Dicen que en cada ciudad hay un
bar o cafetería que se llama Nebraska...
Y al ver todas las imágenes que existen en la red, así es, pero nada será nunca comparado a nuestro Nebraska, todo un fetiche de la tapa con género de mercado.
El Nebraska de nuestra ciudad ha
desaparecido por completo, ya sólo es un recuerdo curvo lo que queda en ese
chaflán de la Avenida Barón de Cárcer con calle Pie de la Cruz.
La otra mañana, al
pasar por allí, vi que han quitado su enorme marquesina plateada, ese saliente
en curva, con aquellas grandes letras, he creído que siempre fueron negras sobre
el fondo blanco del rectángulo luminoso, pero no es así. Y me resulta tan
curioso recordar algo con tanta nitidez cuando no es cierto, que pienso que mi mente me juega malas pasadas a propósito. Sería otro lugar lo que yo recuerdo, porque primero fueron naranja y después el cartel corrido negro, por eso
me entristece mucho haber prestado toda mi atención de los últimos años al
lado opuesto a la cafetería, mirando el edificio del Mercado Central, que me
fascina.
Olvidamos las cosas que nos son habituales con tremenda rapidez, y un buen día, desaparecen. Los tiempos modernos que no dejan pausa y qué poco miramos hacia arriba, caminamos mirando fijos el suelo con miedo a tropezar.
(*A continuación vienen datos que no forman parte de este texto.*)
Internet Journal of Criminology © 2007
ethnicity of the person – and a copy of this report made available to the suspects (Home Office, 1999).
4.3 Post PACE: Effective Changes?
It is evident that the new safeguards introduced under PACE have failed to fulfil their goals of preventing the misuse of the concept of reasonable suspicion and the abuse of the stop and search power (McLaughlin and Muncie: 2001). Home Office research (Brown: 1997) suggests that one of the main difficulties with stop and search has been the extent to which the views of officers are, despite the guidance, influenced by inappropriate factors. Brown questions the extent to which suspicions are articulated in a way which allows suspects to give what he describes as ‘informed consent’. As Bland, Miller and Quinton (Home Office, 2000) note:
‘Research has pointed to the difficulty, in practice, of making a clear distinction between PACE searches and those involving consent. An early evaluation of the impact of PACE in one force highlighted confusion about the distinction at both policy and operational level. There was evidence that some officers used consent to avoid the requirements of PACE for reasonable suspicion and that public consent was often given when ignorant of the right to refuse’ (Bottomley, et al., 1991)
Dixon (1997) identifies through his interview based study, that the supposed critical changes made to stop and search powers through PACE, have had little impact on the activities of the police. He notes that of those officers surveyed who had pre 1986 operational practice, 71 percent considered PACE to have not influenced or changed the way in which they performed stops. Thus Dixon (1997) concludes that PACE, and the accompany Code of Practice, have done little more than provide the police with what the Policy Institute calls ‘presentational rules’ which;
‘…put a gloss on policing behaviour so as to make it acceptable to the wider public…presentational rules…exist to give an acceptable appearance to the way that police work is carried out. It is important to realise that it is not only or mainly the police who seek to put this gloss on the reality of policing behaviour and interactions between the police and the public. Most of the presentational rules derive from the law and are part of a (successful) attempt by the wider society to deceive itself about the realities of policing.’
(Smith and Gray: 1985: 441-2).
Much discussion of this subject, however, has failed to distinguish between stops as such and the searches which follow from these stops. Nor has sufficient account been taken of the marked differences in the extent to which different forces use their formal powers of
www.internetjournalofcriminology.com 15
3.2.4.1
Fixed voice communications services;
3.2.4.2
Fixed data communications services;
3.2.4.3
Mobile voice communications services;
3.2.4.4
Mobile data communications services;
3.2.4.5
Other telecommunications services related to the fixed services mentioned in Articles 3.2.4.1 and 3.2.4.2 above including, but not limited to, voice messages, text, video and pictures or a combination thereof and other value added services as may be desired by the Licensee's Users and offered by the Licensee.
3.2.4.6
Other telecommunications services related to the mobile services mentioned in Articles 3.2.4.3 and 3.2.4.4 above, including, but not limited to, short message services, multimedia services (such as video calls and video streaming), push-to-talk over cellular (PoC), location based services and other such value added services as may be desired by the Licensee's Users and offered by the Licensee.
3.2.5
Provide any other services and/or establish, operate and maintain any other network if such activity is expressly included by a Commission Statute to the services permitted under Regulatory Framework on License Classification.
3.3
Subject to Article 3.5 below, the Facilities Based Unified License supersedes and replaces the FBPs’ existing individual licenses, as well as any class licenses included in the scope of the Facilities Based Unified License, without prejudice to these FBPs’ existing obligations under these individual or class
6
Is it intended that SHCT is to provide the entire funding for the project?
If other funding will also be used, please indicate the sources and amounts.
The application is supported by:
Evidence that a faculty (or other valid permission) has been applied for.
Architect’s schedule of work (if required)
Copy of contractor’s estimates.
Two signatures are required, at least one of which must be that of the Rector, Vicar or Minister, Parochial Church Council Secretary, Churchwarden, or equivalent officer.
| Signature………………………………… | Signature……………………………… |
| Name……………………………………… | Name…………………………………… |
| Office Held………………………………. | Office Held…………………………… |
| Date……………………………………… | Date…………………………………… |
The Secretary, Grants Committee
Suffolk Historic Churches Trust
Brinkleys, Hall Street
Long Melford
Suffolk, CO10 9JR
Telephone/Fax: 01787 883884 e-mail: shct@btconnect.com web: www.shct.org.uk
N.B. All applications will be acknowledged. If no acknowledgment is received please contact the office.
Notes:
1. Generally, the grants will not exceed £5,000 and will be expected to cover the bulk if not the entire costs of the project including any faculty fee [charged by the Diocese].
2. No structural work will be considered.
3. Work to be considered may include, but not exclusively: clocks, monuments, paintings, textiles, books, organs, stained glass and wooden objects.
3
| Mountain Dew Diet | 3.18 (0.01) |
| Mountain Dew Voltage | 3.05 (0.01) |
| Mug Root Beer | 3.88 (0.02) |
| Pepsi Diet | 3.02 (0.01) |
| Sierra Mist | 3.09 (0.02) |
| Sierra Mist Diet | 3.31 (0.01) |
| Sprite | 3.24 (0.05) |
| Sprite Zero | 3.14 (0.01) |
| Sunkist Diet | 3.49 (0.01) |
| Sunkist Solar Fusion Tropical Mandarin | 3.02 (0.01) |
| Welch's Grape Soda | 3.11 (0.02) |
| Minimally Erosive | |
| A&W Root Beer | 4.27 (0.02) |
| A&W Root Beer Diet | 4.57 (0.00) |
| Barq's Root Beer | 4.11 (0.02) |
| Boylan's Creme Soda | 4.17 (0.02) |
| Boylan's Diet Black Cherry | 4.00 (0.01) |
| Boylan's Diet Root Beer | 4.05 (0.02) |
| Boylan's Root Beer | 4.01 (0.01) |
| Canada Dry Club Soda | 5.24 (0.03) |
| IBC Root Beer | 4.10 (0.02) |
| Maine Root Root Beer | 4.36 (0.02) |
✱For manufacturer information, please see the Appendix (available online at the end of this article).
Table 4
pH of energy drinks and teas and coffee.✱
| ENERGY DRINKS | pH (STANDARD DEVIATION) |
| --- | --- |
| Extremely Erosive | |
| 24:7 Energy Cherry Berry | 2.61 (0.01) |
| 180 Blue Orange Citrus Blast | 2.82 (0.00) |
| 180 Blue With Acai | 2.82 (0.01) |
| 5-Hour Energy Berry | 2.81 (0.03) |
Olvidamos las cosas que nos son habituales con tremenda rapidez, y un buen día, desaparecen. Los tiempos modernos que no dejan pausa y qué poco miramos hacia arriba, caminamos mirando fijos el suelo con miedo a tropezar.
Esta noche, mientras terminaba de
leer un libro de Mankell, me vino a la memoria un hecho ocurrido hace más de
dos años bajo la marquesina curva de la cafetería ya en obras; me vi resguardada a medias de la lluvia persistente en aquél mayo prometedor, ilusionada y feliz por volver
a encontrarme con él. Se retrasaba y recuerdo callejear por el barrio, merodear por
una sala de arte durante un rato, reencontrarme con el chico de los besos del
instituto después de muchísimos años. Me alegró mucho verlo. Luego me planté bajo el
techado del bar, cerca de la farola para poder tener luz y leer. Se mojaron las páginas
del libro que ese día eran de papel, me mojé yo y el frío entró en mi cuerpo
como presagio del frío que me alcanzaría de madrugada.
Y llegó él.
Estaba nerviosa, excitada,
ansiosa por tocarle y oler su aroma una vez más. Ese lugar se convirtió esa noche en punto de
referencia en el timeline de nuestra historia. Y como he estado recordando eso,
durante el intervalo de tiempo que he dormido, he estado dentro del Nebraska
trabajando de camarera a turnos, de colegueo con el camarero más antiguo del
bar. He visto colgadas en las paredes del interior fotos del estado de Nebraska
junto a imágenes antiguas de Valencia, imágenes en blanco y negro cedidas por
Rafael Solaz. En el sueño me repetía una y otra vez el comienzo de esta entrada
para recordarla al despertar. Y mientras tanto, la hija de otra de las
camareras se me revelaba con un gran don para las Bellas Artes; sus dibujos,
pese a su corta edad, eran magníficos y así se lo comento a su madre que no
sabía nada de la vena artística de su niña ni de su obra.
El sueño acabó pronto y sólo he
recordado la primera frase, una lástima porque lo que memorizaba sonaba
magnífico, o eso creía mientras lo hacía. Es lo que tienen los sueños, que
imaginas cosas realmente fantásticas, como aquella noche que pasé con Clint
Eastwood hablando de nuestras cosas en perfecto inglés de USA y en Cinemascope.